> Data shown
════════════════════
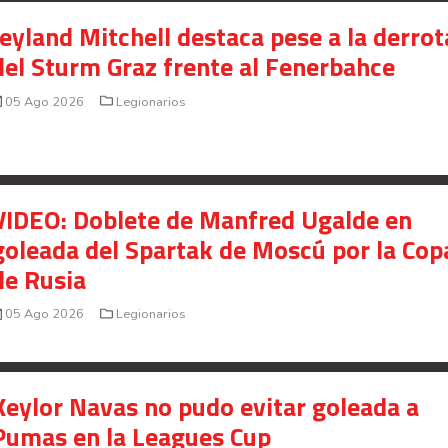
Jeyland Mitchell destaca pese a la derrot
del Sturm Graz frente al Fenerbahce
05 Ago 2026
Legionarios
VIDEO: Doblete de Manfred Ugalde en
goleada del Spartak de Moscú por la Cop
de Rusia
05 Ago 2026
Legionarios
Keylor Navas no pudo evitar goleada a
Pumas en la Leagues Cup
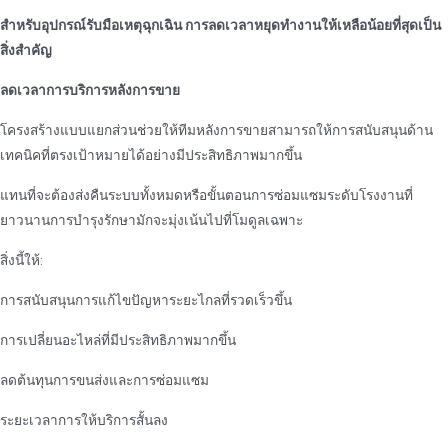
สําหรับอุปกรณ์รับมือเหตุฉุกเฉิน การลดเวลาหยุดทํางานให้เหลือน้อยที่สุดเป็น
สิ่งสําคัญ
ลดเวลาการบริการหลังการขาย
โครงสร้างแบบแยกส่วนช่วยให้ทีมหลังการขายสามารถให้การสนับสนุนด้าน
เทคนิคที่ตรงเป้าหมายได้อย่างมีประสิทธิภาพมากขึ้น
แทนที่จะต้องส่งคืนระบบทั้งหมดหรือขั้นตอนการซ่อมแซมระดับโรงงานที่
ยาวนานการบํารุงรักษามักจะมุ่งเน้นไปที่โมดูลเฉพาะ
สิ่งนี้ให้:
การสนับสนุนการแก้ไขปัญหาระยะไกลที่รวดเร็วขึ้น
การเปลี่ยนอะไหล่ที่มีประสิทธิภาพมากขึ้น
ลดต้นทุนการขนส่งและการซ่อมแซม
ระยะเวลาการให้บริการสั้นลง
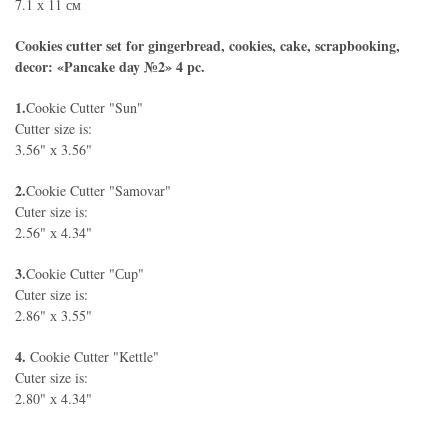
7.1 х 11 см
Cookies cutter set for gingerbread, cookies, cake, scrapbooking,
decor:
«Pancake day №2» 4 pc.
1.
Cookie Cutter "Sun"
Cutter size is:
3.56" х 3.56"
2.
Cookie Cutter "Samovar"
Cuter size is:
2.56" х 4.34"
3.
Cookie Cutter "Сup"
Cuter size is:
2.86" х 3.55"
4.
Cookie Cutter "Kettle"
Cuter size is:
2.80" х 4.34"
════════════════════
Reprint the listing above exactly, without images.

Jeyland Mitchell destaca pese a la derrot
del Sturm Graz frente al Fenerbahce
05 Ago 2026
Legionarios
VIDEO: Doblete de Manfred Ugalde en
goleada del Spartak de Moscú por la Cop
de Rusia
05 Ago 2026
Legionarios
Keylor Navas no pudo evitar goleada a
Pumas en la Leagues Cup
สําหรับอุปกรณ์รับมือเหตุฉุกเฉิน การลดเวลาหยุดทํางานให้เหลือน้อยที่สุดเป็น
สิ่งสําคัญ
ลดเวลาการบริการหลังการขาย
โครงสร้างแบบแยกส่วนช่วยให้ทีมหลังการขายสามารถให้การสนับสนุนด้าน
เทคนิคที่ตรงเป้าหมายได้อย่างมีประสิทธิภาพมากขึ้น
แทนที่จะต้องส่งคืนระบบทั้งหมดหรือขั้นตอนการซ่อมแซมระดับโรงงานที่
ยาวนานการบํารุงรักษามักจะมุ่งเน้นไปที่โมดูลเฉพาะ
สิ่งนี้ให้:
การสนับสนุนการแก้ไขปัญหาระยะไกลที่รวดเร็วขึ้น
การเปลี่ยนอะไหล่ที่มีประสิทธิภาพมากขึ้น
ลดต้นทุนการขนส่งและการซ่อมแซม
ระยะเวลาการให้บริการสั้นลง
7.1 х 11 см
Cookies cutter set for gingerbread, cookies, cake, scrapbooking,
decor:
«Pancake day №2» 4 pc.
1.
Cookie Cutter "Sun"
Cutter size is:
3.56" х 3.56"
2.
Cookie Cutter "Samovar"
Cuter size is:
2.56" х 4.34"
3.
Cookie Cutter "Сup"
Cuter size is:
2.86" х 3.55"
4.
Cookie Cutter "Kettle"
Cuter size is:
2.80" х 4.34"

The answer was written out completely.